I came to Van Morrison rather late as a fan, though it's notable he's continued actively as a respected recording artist since his heyday in the late 60's/early 70's.  He's one of those artists whose songs add variety to the radio - "Gloria," "Brown-eyed Girl," etc., and to the average listener, these probably hold no greater attention than possibly a greatest hits CD or, in this age, a few iTunes downloads.

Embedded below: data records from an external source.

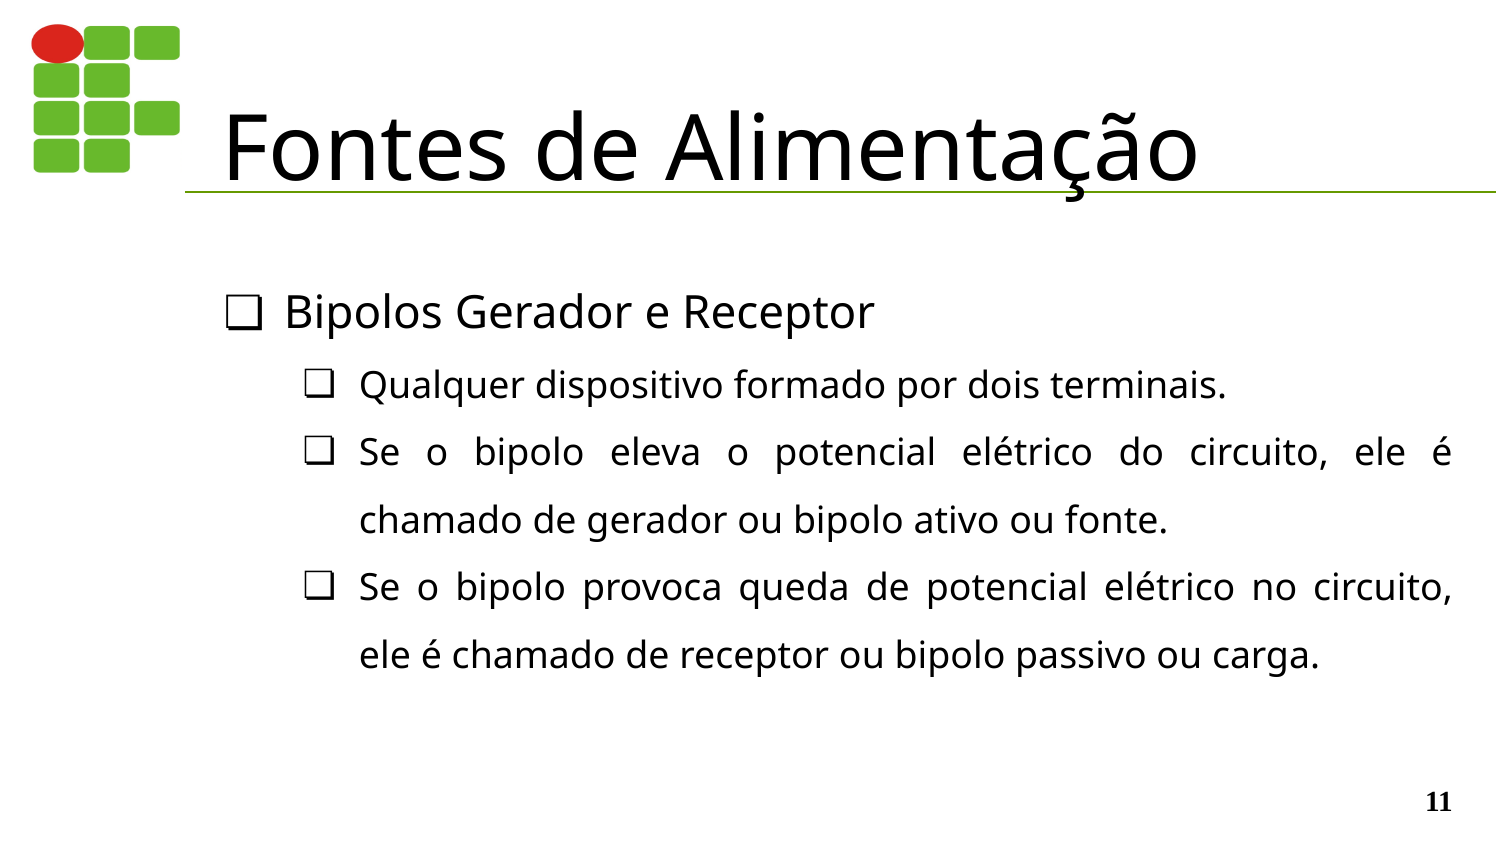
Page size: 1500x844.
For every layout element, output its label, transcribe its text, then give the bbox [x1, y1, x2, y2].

picture [29, 23, 182, 174]
text_box ‹#› [1155, 768, 1468, 825]
title Fontes de Alimentação [206, 26, 1468, 207]
list Bipolos Gerador e Receptor Qualquer dispositivo formado por dois terminais. Se o bipolo eleva o potencial elétrico do circuito, ele é chamado de gerador ou bipolo ativo ou fonte. Se o bipolo provoca queda de potencial elétrico no circuito, ele é chamado de receptor ou bipolo passivo ou carga. [193, 248, 1469, 685]
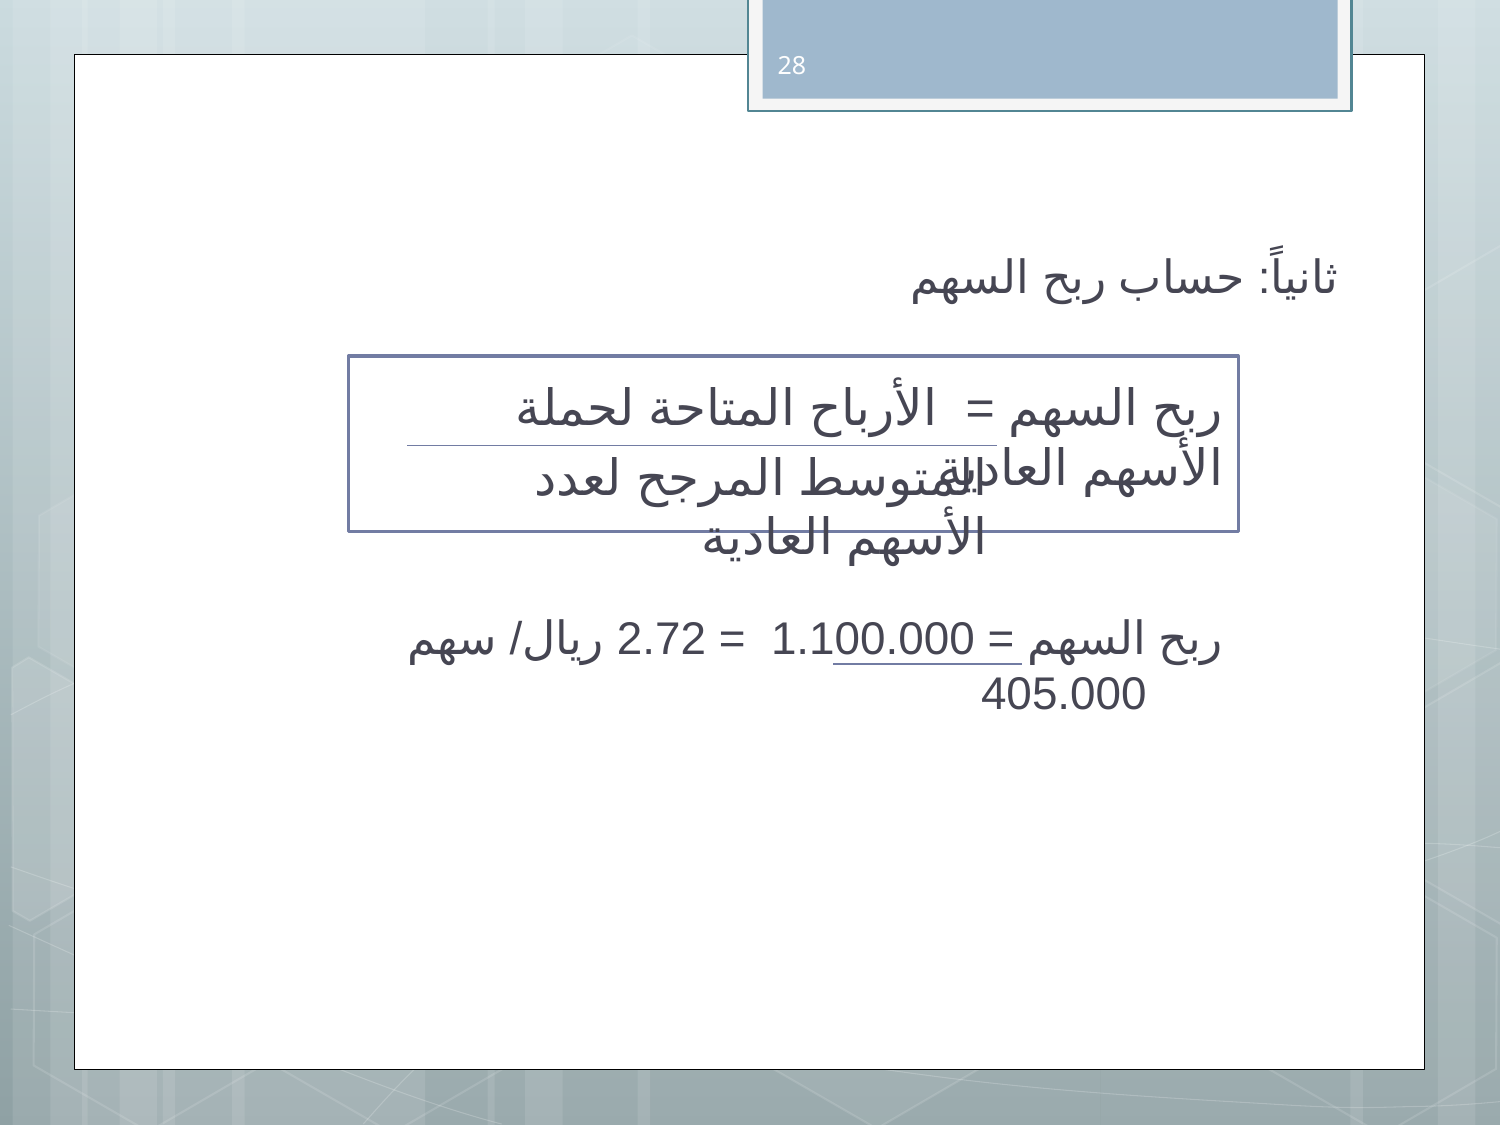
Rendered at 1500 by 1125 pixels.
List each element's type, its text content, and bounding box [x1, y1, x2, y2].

text_box ربح السهم = 1.100.000 = 2.72 ريال/ سهم 405.000 [324, 600, 1250, 726]
slide_number 28 [762, 36, 982, 97]
list ثانياً: حساب ربح السهم [147, 208, 1365, 333]
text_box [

iTuned in with "Down the Road," a 2002 bluesy release that for a number of lyrical and musical reasons suited my ears.  This was followed by "What's Wrong with This Picture?" in 2004, as energetic an effort with a jazzy tone throughout and superb musicianship.  Later releases didn't compel me as much as these two, but when I learned that he had recorded one of his two most highly regarded albums live (the other being Moondance), I was intrigued.

Why?  The entirety never before performed live - several of the original musicians - effusive reviews - jazzy treatments - extended songs to let vanmorrisonthe music fill out the mood...  sure, sounds good.

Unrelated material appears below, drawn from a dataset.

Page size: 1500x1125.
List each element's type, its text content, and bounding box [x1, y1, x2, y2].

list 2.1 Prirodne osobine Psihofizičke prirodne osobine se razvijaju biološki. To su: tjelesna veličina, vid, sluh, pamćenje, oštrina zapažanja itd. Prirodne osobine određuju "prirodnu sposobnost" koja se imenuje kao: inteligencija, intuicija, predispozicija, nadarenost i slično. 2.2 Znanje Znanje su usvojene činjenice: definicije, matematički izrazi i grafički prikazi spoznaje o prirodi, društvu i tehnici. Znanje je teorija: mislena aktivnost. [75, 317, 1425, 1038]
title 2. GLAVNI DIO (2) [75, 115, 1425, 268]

But it doesn't sound that good to me.  Long term fans who appreciated the original Astral Weeks may well favor a refreshed look at an old favorite.  But for me, despite the expected excellent musicianship, all I can hear is an artist who doesn't respect his work or his talent.

Listening to Van Morrison in one sense is to appreciate mood.  He excels at that.  And the mood or tone almost always suits the lyric.  But understanding those words is the challenge.  Even in his studio work, separating his consonants from the vowels can be a challenge.  Live, however, it's fairly hopeless.  To be generous, one could say that he affects a certain style by slurring his words and growling the dominating consonants in words or sentences.  

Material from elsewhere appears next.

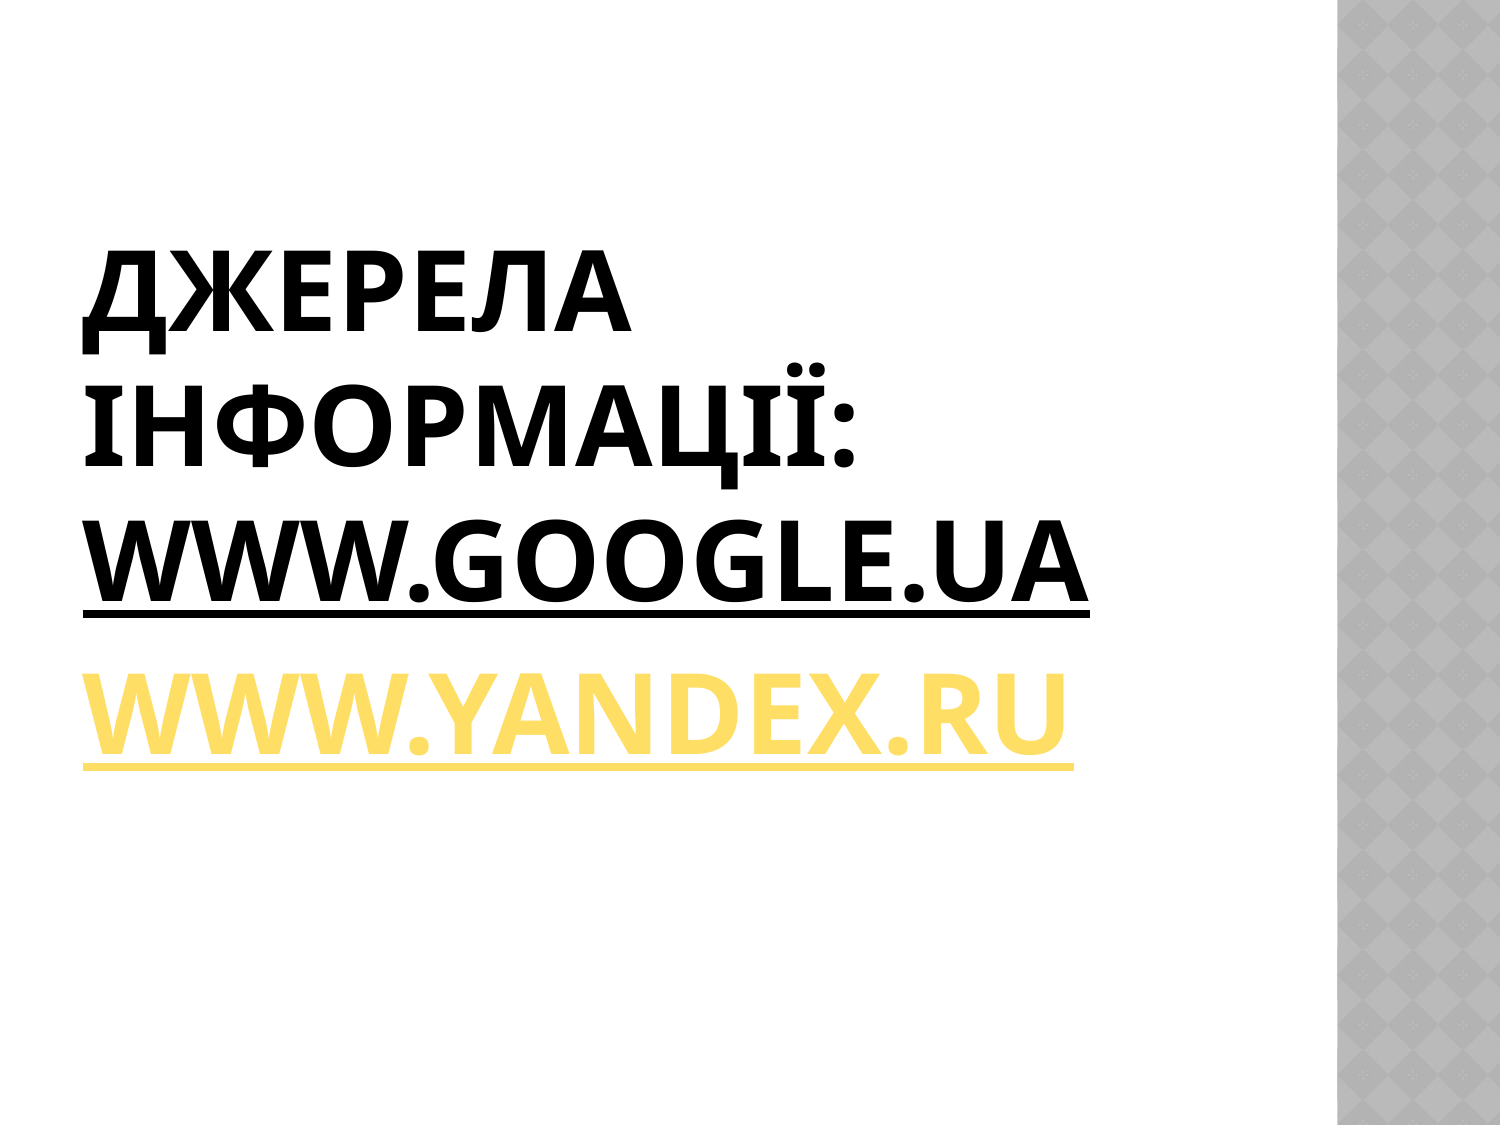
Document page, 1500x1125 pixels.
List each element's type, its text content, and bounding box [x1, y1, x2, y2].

title Джерела інформації: www.google.ua www.yandex.ru [75, 52, 1263, 891]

But that's being far too generous.  Simply, he comes across either as a man so full of self-regard that he believes the audience should be honored to hear him or... he's just lazy. 

I think it's the former for a couple reasons.  One is that most of his recent albums include at least one song reflecting on "woe is the life of the celebrity rock star."  Though likely a true sentiment, he's not exactly Sir Paul or the Boss.  In fact, it's hard to imagine anyone recognizing him outside of a recording studio.

More telling is the most annoying inclusion on this CD, that being a fellow band mate shouting his adoration to the audience such as "Vannnnnnnnnnnnnnn Morrison!"  and "Van THE Mannnnnnnnnnnnn!" ad infinitum.  Audiences are free to do so, and usually do.  But to basically ask for it?

Given that Van Morrison has a reputation for being very precise on his expectations from his session players, this proclamation of his greatness could not have come as any surprise, and if it did, I have to think the offending microphone could have easily been nixed before releasing the performance as a CD.  For the fans who were there, I'm sure they enjoyed the show and this makes an excellent souvenir.  For everyone else, save your cash or, better, buy the classic.

Rating: 1 Star 

1 comment :

  1. I have always enjoyed the music of Van Morrison, well let me re-word that, for a LONG time I have enjoyed it.You can't deny the timless hit's that have come from Van, but I have a hard time getting past the seemingly non-appreciative way he always appears to act, when seen live. Could it STILL be that stage frieght from way back in the "Them" days? May be, but to not even address, or acknowledge the audience you are preforming to is unacceptable behavior in Mickey's world.